What lines in the records below include the word "could"? Return each one.

[[ Material shown, beginning ]]

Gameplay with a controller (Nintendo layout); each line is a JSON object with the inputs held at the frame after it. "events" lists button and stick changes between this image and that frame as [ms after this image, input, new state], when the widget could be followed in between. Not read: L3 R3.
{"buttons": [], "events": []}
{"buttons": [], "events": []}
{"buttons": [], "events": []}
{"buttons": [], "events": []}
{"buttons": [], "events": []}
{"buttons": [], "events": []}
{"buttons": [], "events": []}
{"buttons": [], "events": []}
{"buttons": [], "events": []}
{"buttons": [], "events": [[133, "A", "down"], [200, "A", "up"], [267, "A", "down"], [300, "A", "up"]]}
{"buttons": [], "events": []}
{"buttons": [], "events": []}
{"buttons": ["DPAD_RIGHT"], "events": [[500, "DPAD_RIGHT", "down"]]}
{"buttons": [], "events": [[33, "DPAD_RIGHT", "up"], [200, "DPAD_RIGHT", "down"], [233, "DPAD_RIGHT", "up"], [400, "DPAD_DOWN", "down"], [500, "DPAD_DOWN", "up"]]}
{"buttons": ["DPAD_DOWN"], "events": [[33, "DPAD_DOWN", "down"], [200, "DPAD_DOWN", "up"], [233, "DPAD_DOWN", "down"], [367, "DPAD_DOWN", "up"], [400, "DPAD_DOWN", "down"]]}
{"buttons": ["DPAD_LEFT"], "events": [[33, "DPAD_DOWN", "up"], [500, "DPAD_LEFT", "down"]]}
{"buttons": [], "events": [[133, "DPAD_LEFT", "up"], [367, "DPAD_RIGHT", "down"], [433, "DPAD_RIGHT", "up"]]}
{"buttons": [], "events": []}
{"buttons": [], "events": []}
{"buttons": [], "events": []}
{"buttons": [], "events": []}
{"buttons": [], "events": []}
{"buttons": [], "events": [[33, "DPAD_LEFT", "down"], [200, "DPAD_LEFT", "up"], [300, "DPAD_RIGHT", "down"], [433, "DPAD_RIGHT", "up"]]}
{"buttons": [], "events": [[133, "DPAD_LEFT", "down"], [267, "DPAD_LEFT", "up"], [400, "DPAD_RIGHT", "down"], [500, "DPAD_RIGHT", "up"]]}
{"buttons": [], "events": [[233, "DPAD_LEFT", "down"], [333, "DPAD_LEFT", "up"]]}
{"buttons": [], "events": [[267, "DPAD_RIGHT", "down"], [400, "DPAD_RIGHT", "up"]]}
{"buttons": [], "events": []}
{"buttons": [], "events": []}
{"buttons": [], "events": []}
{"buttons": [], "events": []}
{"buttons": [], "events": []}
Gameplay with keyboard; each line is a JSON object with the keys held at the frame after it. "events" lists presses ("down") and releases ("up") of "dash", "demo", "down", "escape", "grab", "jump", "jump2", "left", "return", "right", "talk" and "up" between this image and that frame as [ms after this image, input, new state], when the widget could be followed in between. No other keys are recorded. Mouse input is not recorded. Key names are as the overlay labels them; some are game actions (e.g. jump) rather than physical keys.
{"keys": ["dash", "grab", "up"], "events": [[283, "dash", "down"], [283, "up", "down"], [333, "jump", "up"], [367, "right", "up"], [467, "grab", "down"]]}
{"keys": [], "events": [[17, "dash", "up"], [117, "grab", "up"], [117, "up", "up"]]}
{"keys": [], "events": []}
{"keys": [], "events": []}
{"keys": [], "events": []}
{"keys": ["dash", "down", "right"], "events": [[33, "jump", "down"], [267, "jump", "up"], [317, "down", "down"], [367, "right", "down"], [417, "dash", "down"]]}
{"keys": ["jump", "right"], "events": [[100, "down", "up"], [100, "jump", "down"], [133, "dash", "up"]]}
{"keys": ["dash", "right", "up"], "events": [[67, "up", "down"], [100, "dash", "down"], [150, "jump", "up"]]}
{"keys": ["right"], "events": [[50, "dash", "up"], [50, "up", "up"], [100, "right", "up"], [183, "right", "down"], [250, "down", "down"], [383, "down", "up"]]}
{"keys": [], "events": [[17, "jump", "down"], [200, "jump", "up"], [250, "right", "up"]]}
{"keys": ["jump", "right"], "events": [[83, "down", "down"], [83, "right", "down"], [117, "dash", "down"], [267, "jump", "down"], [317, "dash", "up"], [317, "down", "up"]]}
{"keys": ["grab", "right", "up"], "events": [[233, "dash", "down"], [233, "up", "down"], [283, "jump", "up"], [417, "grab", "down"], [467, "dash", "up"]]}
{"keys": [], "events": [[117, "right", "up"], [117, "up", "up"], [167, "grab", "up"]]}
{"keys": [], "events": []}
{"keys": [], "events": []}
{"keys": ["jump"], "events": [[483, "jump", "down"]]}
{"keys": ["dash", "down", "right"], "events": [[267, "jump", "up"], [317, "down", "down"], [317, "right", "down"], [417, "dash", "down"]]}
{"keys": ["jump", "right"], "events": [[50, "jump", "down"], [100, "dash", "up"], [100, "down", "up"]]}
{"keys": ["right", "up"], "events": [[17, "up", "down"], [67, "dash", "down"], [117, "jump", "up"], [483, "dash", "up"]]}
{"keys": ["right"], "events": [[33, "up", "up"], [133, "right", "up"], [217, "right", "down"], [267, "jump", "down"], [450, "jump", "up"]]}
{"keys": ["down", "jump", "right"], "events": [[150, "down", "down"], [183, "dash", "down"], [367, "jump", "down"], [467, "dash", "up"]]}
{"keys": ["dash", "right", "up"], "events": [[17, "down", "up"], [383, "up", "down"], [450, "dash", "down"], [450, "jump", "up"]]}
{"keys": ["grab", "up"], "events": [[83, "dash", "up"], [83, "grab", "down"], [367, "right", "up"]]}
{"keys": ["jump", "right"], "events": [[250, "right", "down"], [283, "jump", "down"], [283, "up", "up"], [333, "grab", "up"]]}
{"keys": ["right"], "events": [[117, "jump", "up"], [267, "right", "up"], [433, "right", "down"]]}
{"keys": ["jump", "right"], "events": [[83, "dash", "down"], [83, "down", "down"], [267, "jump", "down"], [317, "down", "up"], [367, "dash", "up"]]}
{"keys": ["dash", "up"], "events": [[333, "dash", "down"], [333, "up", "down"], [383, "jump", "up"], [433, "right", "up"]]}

[[ Material shown, end ]]

(Output for this exercise):
Gameplay with a controller (Nintendo layout); each line is a JSON object with the inputs held at the frame after it. "events" lists button and stick changes between this image and that frame as [ms after this image, input, new state], when the widget could be followed in between. Not read: L3 R3.
Gameplay with keyboard; each line is a JSON object with the keys held at the frame after it. "events" lists presses ("down") and releases ("up") of "dash", "demo", "down", "escape", "grab", "jump", "jump2", "left", "return", "right", "talk" and "up" between this image and that frame as [ms after this image, input, new state], when the widget could be followed in between. No other keys are recorded. Mouse input is not recorded. Key names are as the overlay labels them; some are game actions (e.g. jump) rather than physical keys.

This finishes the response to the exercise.